Et, bien évidemment, dans cette réflexion philosophique nous sommes tributaires de ceux qui ont pensé avant nous et qui, parfois à notre insu, ont contribué à forger notre vision du monde. Sans vouloir vous entraîner dans le jargon philosophique, je crois donc qu’il y a quand même deux auteurs qui méritent d’être mis face à face pour éclairer certains des problèmes que je veux aborder avec vous. Ces deux auteurs sont Descartes et Kant, situés à un siècle et demi de distance l’un de l’autre. Descartes est considéré à tort ou à raison, à travers le Discours de la méthode, 1637, comme l’un des fondateurs de la pensée moderne. Effectivement, il y a chez Descartes quelque chose de cet ordre. (En même temps il y a chez lui un aspect très « archaïque », sur lequel je n’aurai pas le temps de m’étendre ici). Ce qui m’intéresse chez Descartes, c’est qu’il fonde l’idée de subjectivité. Je ne dis pas que personne n’y ait pensé avant lui. Je dis qu’il aborde la question dans des termes qui font de sa démarche une sorte d’acte fondateur. Et, en partant de la subjectivité, Descartes fonde aussi autre chose qui me parait essentiel pour nous ici : il appelle cela le bon sens, le sens commun. Et la première chose qu’il dit du bon sens, c’est qu’il appartient à tout le monde. Mais comment se fait-il, dans ces conditions, que tout le monde ne raisonne pas de la même façon? C’est que cette capacité de réfléchir, le bon sens, nous ne l’utilisons pas tous de la même manière. Ce serait donc une question de méthode. D’où ce Discours de la méthode, pour tenter de nous montrer comment il a, lui, tenté de conduire son raisonnement afin d’arriver à un certain nombre de vérités.

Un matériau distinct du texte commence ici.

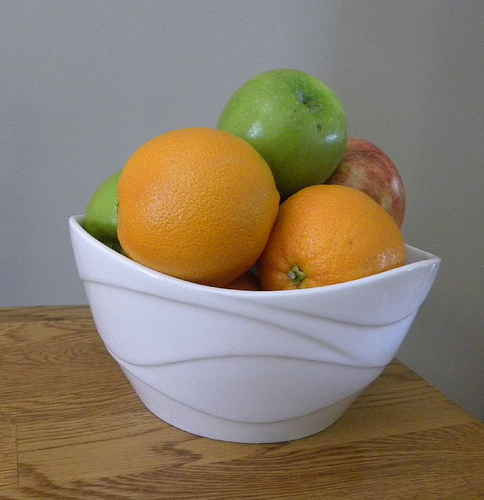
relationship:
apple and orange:
[213, 71, 349, 197] [121, 123, 278, 285]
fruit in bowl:
[109, 73, 415, 290] [72, 196, 434, 454]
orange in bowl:
[121, 123, 278, 285] [72, 196, 434, 454]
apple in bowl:
[229, 62, 353, 189] [72, 196, 434, 454]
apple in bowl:
[346, 131, 421, 237] [72, 196, 434, 454]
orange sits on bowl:
[121, 123, 278, 285] [72, 196, 434, 454]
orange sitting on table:
[121, 123, 278, 285] [2, 285, 480, 498]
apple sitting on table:
[213, 71, 349, 197] [2, 285, 480, 498]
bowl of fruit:
[72, 196, 434, 454] [109, 73, 415, 290]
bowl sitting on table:
[72, 196, 434, 454] [2, 285, 480, 498]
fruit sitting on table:
[109, 73, 415, 290] [2, 285, 480, 498]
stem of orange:
[280, 259, 314, 288] [121, 123, 278, 285]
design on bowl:
[74, 268, 409, 434] [72, 196, 434, 454]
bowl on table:
[72, 196, 434, 454] [2, 285, 480, 498]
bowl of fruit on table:
[72, 196, 434, 454] [2, 285, 480, 498]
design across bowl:
[74, 268, 409, 434] [72, 196, 434, 454]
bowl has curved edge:
[72, 196, 434, 454] [56, 211, 282, 361]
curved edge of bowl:
[56, 211, 282, 361] [72, 196, 434, 454]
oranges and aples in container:
[109, 73, 415, 290] [72, 196, 434, 454]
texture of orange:
[169, 175, 242, 243] [121, 123, 278, 285]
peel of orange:
[146, 163, 221, 237] [121, 123, 278, 285]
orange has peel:
[121, 123, 278, 285] [146, 163, 221, 237]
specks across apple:
[277, 81, 296, 115] [229, 62, 353, 189]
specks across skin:
[277, 81, 296, 115] [247, 100, 299, 140]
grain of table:
[7, 316, 91, 497] [2, 285, 480, 498]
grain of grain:
[7, 316, 91, 497] [7, 316, 91, 497]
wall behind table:
[9, 13, 168, 146] [2, 285, 480, 498]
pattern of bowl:
[74, 268, 409, 434] [72, 196, 434, 454]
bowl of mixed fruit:
[72, 196, 434, 454] [215, 62, 395, 284]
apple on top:
[229, 62, 353, 189] [182, 66, 384, 177]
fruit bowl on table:
[72, 196, 434, 454] [2, 285, 480, 498]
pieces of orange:
[109, 73, 415, 290] [121, 123, 278, 285]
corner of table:
[2, 285, 480, 498] [0, 429, 462, 497]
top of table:
[2, 285, 480, 498] [7, 415, 468, 497]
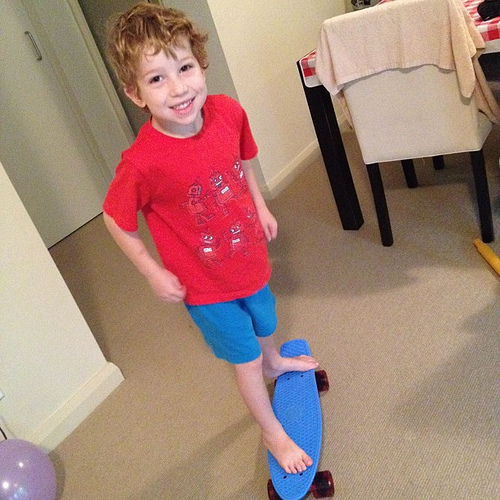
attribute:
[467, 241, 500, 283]
toy — yellow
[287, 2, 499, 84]
cloth — red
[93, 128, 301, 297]
shirt — red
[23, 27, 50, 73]
handle — grey, metal, long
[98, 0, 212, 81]
hair — blonde, wavy, messy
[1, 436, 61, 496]
ball — purple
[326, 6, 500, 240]
chair — black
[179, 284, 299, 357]
shorts — blue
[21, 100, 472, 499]
floor — grey, white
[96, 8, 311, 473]
boy — little, white, happy, smiling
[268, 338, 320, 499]
skateboard — blue, toy, small, plastic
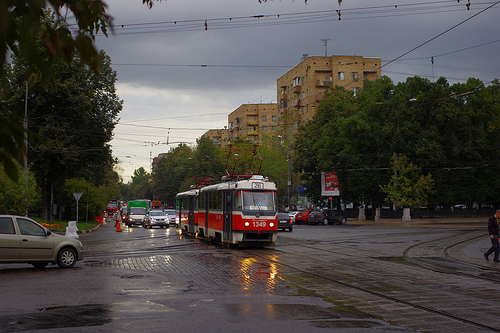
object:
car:
[125, 207, 147, 227]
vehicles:
[136, 198, 153, 211]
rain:
[142, 255, 418, 313]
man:
[483, 210, 499, 263]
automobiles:
[278, 213, 293, 232]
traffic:
[121, 168, 295, 251]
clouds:
[134, 32, 250, 58]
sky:
[143, 78, 236, 104]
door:
[223, 190, 233, 241]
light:
[178, 229, 182, 236]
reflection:
[264, 254, 279, 295]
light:
[195, 232, 199, 239]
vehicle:
[120, 205, 128, 223]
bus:
[175, 175, 278, 249]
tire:
[56, 248, 76, 268]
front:
[232, 175, 278, 247]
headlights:
[129, 217, 133, 221]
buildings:
[198, 129, 232, 154]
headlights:
[244, 222, 249, 227]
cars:
[163, 209, 176, 227]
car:
[0, 215, 84, 268]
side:
[0, 215, 84, 268]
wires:
[106, 0, 497, 36]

Mais ce qui est important ici, c’est qu’avant de s’engager dans ce qui est une étonnante aventure intellectuelle — et si vous n’avez jamais lu le Discours de la méthode, vous en seriez, je crois assez étonnés — Descartes prend des précautions, notamment au plan moral. Il dégage quatre maximes préalables qui vont lui permettre de s’engager dans cette entreprise intellectuellement risquée qui consiste à tout remettre en question. Une de ces maximes me paraît extrêmement importante. En ce qui concerne les mœurs, les coutumes et les lois, dit-il, je vais respecter celles de mon pays, non parce qu’elles sont meilleures que celles des autres, non parce qu’il n’y aurait pas de lois aussi bonnes en Chine ou en Perse, mais parce que ce sont les lois du pays dans lequel je vis. Et par précaution, je vais les respecter en me fiant à la position de ceux, parmi les gens que je fréquente, qui en ont la conception la plus modérée. Si j’insiste là-dessus, c’est parce qu’ensuite Descartes s’engage dans une démarche intellectuelle qui, elle, au contraire, a manifestement quelque chose d’universel. Cette démarche relève de ce qu’on pourrait appeler, pour reprendre l’expression de Pascal, « l’esprit de géométrie ».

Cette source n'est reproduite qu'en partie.